Representar no es otra cosa que renovar la mirada. Es reconstruir con lo que se tiene y con lo que no se tiene un espacio diferente, que visto desde una cámara (en este caso dos: una que registra lo que la otra filma) siempre resulta distinto pese a estar poblado por objetos inmóviles que no son otra cosa que la huella de algo que ya no está. Objetos que evocan presencias; que evocan fantasmas que se niegan a ser recordados.

Pero es la memoria, la de los recuerdos pasados, aquella que se empecina en atraparlos y de esa forma revivirlos aunque más no sea en esa instancia efímera que puede durar un parpadeo o un abrir y cerrar de ojos.
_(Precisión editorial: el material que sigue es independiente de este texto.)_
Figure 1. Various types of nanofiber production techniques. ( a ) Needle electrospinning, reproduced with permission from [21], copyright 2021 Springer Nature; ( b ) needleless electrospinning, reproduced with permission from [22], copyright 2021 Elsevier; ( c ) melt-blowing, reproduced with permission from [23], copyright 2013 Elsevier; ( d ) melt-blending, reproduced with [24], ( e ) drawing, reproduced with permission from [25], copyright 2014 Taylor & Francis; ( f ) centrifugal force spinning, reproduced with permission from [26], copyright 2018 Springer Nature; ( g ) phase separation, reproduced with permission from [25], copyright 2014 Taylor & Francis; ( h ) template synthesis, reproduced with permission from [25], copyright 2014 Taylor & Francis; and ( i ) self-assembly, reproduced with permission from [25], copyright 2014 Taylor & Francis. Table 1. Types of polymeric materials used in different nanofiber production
Elegía de abril es el nombre de un libro de un poeta, Salvador Merlino –abuelo de Gustavo Fontán- que durmió durante casi 50 años en un estante y por ese capricho de la memoria recupera identidad a partir de este nuevo opus del mismo nombre, un desafío cinematográfico que nos propone el realizador de El paisaje invisible.
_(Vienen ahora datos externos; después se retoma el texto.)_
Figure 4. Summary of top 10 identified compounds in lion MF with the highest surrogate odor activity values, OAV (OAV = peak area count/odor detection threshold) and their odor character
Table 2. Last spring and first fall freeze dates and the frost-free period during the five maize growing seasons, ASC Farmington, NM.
Como se decía anteriormente y siguiendo una línea conceptual, que ya aparecía tanto en El árbol y en La madre, la idea de la representación cinematográfica expone aquí sus dobleces en un relato de búsqueda en donde la poética del director suma elementos, como por ejemplo el de exponer el artificio del cine en un improvisado set de rodaje en la casa familiar donde vivió por más de 20 años, con actores reconocibles de la talla y prestigio de Lorenzo Quinteros y Adriana Aizemberg, que vienen a ocupar los roles que los verdaderos protagonistas, la madre del director y su tío, rechazan en medio del rodaje.

No obstante, lejos de quedarse con la mímesis de los actores, lo que se convoca verdaderamente en este film es el disparador de los propios recuerdos y fantasmas a partir de un espacio donde la realidad se diluye; y la casa, atestada de objetos, deviene espacio lúdico en el que la cámara y sus presas se trenzan en la lucha entre lo oculto y lo revelado y el propio Fontán reflexiona a partir de las imágenes (meritorio trabajo de Diego Poleri en la fotografía) y fragmentos sobre los propios límites del registro y la enunciación de lo que ocurre.

No importa tanto el nombre de Salvador Merlino o la casa familiar del barrio de Banfield más que como anécdota o pretexto narrativo. Lo verdaderamente trascendente en Elegía de abril –quizás el cierre de la que podría denominarse trilogía de Banfield si el director lo permite- es la voz de un poeta y la presencia de un gato negro de ojos inquisidores que nos mira como aquel de La orilla que se abisma en ese viaje mágico por el rio para confrontarnos con otro poeta como Juan L. Ortiz. La de Merlino es la voz de un poeta que nadie escucha pero que vive en el silencio de los objetos que la evocan como un busto sin ojos que le ganó la batalla al tiempo y a la muerte.